Albertsons and Rite Aid made headlines earlier this year after attempting to merge as one. But could there be a riff in the partnership already? According to The Wall Street Journal, some of the would-be subsidiary’s shareholders are not keen on seeing the merger come to fruition, particularly because of concerns that the approximately $24 billion deal would undervalue the chain. As a result, opposed investors are arguing Rite Aid would be better off overhauling its pharmacies on its own.
The move comes as a surprise following the deeply intertwined plan Albertsons already released following the close of the deal, which included Rite Aid’s Chairman and Chief Executive Officer John Standley becoming Chief Executive Officer of the combined company.
“The deal is absurd based on fair value of Rite Aid’s existing stores and what it could do with them,” Steve Krol, a Florida investor whose shares in the drugstore chain are worth around $415,000, told WSJ.
A Rite Aid spokeswoman said Wednesday that its board had “engaged in a thorough review of the merger with Albertsons and believes it is in the best interests of the company’s shareholders.”
Standley affirmed that view on Thursday, commenting, “It makes sense for us strategically and financially. The merger will transform Rite Aid,” he said on a conference call with investors.
Even so, it seems that the blockade has strong favor, with one of Rite Aid’s 10 biggest shareholders, which declined to be named, telling WSJ it planned to vote against the deal because it doesn’t give shareholders a fair premium.
Under the deal, Rite Aid investors may exchange 10 of their shares for a share in the combined company, plus $1.83 in cash.
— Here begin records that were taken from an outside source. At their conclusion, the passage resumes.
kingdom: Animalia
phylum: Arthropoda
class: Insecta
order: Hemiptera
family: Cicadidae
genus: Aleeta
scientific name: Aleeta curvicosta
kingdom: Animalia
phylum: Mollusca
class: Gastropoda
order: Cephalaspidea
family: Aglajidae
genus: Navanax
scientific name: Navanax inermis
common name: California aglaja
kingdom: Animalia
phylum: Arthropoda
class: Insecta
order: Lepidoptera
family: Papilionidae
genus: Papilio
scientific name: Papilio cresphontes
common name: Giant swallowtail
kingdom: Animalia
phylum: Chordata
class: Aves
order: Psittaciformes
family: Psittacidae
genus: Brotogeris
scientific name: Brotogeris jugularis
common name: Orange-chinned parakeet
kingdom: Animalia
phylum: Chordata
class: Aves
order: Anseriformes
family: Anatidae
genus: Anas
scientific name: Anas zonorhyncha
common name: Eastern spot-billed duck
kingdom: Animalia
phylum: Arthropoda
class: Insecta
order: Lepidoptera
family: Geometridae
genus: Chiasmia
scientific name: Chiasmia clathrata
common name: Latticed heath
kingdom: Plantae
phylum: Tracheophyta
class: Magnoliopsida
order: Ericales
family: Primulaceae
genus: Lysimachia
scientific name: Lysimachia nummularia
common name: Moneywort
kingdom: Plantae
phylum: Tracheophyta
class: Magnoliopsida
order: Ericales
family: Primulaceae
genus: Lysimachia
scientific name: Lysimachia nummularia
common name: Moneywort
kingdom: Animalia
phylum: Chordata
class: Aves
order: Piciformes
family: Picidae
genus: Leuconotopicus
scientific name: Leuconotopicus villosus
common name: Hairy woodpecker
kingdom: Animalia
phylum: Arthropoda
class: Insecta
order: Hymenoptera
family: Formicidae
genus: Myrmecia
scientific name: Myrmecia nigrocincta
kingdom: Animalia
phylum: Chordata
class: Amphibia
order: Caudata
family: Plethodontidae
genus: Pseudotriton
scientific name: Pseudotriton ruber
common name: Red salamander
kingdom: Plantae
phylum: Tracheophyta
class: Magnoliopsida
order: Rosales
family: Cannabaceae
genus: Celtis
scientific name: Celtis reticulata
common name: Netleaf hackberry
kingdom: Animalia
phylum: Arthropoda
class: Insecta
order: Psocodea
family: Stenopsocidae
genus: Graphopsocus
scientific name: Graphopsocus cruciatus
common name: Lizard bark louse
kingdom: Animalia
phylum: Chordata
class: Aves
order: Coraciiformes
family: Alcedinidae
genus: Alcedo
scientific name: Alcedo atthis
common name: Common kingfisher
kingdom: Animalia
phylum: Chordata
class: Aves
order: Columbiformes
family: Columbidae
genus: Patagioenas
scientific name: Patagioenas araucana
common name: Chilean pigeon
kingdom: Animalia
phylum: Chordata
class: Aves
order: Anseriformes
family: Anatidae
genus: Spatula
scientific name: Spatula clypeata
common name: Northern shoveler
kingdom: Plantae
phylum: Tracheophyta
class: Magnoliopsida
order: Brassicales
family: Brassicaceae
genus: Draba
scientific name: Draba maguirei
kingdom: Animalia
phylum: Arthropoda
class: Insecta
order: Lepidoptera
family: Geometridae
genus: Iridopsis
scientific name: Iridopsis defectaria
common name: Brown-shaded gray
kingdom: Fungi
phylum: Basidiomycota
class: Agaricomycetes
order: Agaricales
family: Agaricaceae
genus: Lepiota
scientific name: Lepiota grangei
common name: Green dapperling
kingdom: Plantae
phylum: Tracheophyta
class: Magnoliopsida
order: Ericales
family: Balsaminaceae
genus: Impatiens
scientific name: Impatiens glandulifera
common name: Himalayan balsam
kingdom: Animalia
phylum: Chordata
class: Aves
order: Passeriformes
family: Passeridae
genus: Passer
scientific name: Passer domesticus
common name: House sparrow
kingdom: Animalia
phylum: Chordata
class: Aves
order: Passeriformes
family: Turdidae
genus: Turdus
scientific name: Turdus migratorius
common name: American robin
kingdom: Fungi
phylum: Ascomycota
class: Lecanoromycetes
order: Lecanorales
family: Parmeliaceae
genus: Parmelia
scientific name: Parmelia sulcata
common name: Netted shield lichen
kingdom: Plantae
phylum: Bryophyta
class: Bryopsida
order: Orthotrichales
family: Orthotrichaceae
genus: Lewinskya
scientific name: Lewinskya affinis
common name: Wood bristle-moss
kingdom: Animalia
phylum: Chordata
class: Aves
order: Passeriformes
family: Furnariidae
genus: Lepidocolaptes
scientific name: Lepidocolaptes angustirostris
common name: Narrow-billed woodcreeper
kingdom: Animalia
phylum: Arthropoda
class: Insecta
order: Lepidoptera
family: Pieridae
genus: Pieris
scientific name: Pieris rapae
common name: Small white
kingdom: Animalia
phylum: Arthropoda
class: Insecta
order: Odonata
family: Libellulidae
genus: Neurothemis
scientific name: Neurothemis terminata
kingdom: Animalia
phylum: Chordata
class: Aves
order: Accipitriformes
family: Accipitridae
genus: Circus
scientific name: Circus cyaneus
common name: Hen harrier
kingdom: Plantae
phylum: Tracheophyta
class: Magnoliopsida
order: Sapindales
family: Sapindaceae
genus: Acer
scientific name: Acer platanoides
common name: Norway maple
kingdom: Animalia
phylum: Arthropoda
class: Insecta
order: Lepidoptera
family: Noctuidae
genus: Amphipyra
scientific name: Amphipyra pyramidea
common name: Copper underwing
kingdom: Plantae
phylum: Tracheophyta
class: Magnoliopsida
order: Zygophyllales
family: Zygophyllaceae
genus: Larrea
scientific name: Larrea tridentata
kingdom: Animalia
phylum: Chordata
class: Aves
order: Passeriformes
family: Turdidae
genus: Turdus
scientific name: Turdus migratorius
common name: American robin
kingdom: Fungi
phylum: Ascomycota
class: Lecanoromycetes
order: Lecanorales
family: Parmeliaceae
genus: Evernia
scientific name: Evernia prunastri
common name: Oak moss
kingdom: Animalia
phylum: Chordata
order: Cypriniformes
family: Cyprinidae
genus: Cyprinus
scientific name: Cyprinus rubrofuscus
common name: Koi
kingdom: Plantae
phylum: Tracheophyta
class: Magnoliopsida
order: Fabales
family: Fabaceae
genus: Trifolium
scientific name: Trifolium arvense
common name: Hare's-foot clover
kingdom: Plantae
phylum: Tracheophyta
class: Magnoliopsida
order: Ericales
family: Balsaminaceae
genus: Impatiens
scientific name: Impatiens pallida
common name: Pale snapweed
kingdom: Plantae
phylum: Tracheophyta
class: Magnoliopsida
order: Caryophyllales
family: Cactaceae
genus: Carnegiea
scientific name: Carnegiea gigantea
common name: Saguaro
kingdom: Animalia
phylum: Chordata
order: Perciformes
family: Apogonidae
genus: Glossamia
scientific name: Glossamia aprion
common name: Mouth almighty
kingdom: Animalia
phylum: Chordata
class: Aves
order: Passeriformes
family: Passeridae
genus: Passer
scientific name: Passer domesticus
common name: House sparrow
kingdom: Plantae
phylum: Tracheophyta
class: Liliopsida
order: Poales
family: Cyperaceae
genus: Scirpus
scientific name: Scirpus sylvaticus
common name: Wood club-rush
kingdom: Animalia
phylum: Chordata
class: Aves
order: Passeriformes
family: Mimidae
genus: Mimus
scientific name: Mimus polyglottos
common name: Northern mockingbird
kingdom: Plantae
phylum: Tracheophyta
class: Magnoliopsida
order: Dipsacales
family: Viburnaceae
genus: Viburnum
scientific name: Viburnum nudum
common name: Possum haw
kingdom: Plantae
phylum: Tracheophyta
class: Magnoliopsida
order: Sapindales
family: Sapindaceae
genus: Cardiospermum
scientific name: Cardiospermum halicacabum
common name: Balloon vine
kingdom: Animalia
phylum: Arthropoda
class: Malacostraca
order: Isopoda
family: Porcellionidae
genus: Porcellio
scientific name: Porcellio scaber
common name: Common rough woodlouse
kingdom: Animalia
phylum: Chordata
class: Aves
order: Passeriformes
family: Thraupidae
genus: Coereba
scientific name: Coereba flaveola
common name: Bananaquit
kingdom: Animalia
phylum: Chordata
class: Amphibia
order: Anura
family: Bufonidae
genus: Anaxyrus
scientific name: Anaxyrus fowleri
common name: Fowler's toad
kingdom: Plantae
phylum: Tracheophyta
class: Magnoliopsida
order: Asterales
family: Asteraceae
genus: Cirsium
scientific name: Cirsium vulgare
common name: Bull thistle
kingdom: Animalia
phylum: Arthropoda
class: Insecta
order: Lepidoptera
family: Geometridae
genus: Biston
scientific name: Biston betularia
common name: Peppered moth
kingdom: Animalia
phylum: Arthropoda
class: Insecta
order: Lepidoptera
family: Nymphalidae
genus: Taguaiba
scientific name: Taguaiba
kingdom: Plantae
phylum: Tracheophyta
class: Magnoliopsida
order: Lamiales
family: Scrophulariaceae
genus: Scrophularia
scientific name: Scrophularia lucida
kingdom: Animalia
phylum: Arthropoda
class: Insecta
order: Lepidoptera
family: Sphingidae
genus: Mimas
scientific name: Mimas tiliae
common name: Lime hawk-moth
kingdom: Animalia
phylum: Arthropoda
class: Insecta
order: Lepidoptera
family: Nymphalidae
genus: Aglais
Alternatively, they could exchange 10 shares for 1.079 new shares and would own about 30 percent of the new business.
Opposed investors are also wary of the competition in grocery and are unsure it is an area they wish to invest.
“Grocery is too difficult,” said Barry Endelson, a corporate real-estate broker from White Plains, NY, who has a roughly $18,000 stake in Rite Aid.
Executives from both Albertsons and Rite Aid, however, have said the merged business would appeal to customers who want to buy food and drugs at the same store.
Federal regulators are allowing the merger to proceed, according to a Rite Aid regulatory filing, and Standley said he expects the shareholder vote to take place in July, with the merger closing soon after.
Will opposed investors eventually keep Albertsons and Rite Aid apart? Deli Market News will continue to report with the latest.